Sir Albert Rollit said: “The Tweedmouth Committee was a one-sided tribunal; the officials were represented on it, but the men not at all….”

Captain Norton replied: “The Right Honorable Gentleman had also referred to the question of Members on both sides of the House coming to him for protection. That was very startling, because the reason they were there at all was that they might represent every section of their constituents,[206] … but presuming the Post Office servants were organized, he submitted they were within their rights to appeal to their Members…. If the postal officials were such terrible tyrants he hoped they would take note that they could never hope for fair play from the present Government. The Right Honorable Gentleman had appointed a packed jury of five individuals to deal with a fraction of the question…. In other words, he was going to take shelter behind this bogus committee…. He was going to appoint five Members, possibly sweaters, to determine the rate of wages…. It would be astounding if the postal officials accepted any such bogus arbitration. If it was to be a Board of Arbitration, why should not they have five postal servants added to the five employers of labor?” Captain Norton is a Junior Lord of the Treasury in the present Sir Henry Campbell-Bannerman Ministry.

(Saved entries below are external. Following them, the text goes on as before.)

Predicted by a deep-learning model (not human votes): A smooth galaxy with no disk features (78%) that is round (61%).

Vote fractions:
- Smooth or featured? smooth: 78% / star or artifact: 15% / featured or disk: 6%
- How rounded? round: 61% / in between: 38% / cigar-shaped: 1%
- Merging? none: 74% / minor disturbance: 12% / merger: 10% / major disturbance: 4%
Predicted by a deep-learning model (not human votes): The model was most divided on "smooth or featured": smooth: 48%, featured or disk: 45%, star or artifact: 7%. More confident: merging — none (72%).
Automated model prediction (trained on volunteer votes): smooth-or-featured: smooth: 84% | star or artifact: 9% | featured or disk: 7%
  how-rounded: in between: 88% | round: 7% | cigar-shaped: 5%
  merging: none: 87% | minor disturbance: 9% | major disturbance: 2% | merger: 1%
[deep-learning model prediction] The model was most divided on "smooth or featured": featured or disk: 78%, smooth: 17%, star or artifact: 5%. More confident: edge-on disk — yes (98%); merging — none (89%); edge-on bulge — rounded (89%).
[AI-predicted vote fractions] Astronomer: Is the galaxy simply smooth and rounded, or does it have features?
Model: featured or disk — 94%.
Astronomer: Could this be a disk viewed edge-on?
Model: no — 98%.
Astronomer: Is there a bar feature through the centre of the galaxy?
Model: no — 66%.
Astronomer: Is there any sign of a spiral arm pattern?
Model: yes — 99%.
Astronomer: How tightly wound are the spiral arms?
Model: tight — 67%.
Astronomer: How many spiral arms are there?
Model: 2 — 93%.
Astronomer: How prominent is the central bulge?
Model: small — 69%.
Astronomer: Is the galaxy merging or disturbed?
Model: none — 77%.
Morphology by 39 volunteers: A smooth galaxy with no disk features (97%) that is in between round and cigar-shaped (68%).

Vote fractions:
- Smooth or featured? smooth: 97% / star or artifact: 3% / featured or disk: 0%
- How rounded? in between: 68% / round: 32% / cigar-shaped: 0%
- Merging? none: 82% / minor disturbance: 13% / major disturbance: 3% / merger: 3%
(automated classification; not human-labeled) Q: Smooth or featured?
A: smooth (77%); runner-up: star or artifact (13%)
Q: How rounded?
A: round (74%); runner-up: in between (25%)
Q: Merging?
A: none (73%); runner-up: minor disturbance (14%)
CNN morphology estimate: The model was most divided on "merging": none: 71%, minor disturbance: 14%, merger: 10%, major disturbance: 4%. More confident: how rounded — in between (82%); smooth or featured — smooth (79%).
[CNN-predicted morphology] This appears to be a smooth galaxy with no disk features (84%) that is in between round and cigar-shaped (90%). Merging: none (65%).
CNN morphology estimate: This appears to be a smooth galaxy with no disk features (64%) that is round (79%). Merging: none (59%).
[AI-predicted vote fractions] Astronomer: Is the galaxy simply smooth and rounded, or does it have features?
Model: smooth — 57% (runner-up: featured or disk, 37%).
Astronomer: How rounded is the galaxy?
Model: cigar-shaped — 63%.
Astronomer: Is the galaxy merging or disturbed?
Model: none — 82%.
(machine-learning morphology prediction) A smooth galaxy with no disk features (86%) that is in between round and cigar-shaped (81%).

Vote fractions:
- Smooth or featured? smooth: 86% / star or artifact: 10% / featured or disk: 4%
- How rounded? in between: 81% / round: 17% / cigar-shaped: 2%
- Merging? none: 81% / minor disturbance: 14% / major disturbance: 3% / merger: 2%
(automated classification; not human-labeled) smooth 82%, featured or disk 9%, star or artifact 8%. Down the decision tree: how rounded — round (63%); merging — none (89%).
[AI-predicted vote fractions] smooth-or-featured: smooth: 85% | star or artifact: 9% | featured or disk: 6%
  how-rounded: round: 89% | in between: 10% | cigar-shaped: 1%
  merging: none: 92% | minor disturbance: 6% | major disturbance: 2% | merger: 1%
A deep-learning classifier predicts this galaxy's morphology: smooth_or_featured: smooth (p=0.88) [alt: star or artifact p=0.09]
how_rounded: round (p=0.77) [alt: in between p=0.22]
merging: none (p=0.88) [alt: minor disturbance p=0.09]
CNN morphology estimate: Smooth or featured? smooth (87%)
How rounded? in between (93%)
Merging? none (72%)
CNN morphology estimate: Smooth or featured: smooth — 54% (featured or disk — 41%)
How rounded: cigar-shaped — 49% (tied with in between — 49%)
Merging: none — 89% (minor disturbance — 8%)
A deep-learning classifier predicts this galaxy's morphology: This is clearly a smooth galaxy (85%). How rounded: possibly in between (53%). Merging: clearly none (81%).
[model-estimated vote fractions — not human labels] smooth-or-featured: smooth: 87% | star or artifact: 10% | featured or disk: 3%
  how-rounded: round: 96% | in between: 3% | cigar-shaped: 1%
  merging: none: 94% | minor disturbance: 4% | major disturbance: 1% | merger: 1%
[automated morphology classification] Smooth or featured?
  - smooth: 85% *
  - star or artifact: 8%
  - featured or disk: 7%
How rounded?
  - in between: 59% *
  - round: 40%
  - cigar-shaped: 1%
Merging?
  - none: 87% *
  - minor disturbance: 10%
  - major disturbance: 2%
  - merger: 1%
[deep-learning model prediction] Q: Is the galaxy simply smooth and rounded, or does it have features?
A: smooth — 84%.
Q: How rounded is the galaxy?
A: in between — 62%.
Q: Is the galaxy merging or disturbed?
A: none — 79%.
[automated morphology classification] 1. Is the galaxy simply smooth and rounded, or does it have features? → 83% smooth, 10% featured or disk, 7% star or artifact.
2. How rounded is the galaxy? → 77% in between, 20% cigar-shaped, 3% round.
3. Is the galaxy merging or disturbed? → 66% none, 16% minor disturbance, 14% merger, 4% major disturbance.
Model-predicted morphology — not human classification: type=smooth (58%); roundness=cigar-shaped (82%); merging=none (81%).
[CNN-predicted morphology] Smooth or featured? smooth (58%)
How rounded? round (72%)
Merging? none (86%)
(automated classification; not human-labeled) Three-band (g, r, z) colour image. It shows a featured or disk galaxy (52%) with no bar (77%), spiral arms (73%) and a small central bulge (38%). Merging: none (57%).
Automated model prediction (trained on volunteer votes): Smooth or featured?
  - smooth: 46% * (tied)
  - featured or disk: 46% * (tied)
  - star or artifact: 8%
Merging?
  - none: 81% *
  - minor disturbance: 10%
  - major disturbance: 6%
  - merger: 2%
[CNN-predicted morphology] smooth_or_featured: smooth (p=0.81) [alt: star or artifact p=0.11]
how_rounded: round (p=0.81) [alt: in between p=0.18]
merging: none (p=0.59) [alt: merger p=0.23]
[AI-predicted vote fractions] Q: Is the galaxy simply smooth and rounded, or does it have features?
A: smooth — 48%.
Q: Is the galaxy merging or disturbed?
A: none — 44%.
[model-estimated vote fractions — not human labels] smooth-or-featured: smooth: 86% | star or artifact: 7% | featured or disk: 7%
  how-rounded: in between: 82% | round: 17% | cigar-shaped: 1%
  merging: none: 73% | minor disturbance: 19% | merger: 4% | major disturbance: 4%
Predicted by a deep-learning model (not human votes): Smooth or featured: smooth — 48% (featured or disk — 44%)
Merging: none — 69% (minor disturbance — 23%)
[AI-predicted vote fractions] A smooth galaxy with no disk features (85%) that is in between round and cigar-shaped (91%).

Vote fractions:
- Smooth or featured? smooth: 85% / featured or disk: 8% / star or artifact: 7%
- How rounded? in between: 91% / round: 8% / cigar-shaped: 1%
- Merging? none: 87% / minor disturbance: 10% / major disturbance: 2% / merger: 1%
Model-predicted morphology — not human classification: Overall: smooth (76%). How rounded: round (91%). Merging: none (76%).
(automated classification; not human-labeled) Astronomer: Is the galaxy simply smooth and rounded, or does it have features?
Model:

On May 17, 1903, the National Joint Committee of the Postal Association unanimously resolved: “That this National Joint Committee views with extreme dissatisfaction the appointment of a Court of Inquiry which is not composed of members of Parliament, but is an altogether irresponsible body, and protests against the scope of the inquiry being limited to a single grievance and to a minority of the Staff. It pledges itself to continue to use every legitimate endeavor to obtain an impartial Parliamentary Committee of Inquiry into the causes of discontent in the postal and telegraph service.[207]

In August, 1903, the Postmaster General appointed a “Committee to inquire into the adequacy of the wages paid to certain classes of the postal servants.” The Committee consisted of: Sir Edward Bradford, until lately Chief Commissioner of the Metropolitan Police; Mr. Charles Booth, a Liverpool Merchant, and the author of “The Life and Labor of the People in London;” Mr. Samuel Fay, General Manager of the Great Central Railway; Mr. Thomas Brodrick, Secretary of the Co-operative Wholesale Society, Manchester; and Mr. R. Burbridge, Managing Director of Harrod’s Stores.[208]

FOOTNOTES:

[182] Who’s Who, 1903, Woods, Sam’l., M. P. for S. W. Lancashire, 1892 to 1895; M. P. (R.) for Walthamstow, Essex, 1897 to 1900; President of Lancashire Miners’ Federation; Vice-President of Miners’ Federation of Great Britain; Secretary of Trade Union Congress since 1894.

[183] Hansard’s Parliamentary Debates, February 18, 1898, p. 1,107 and following.

[184] Compare also Hansard’s Parliamentary Debates, April 22, 1874, p. 958 and following, and June 1, 1874, p. 797 and following. Parliamentary Papers, 1874, vol. IV: A Bill to Relieve Revenue Officers from remaining Electoral Disabilities; and 37 and 38 Victoriæ, c. 22: An Act to Relieve Revenue Officers from remaining Electoral Disabilities.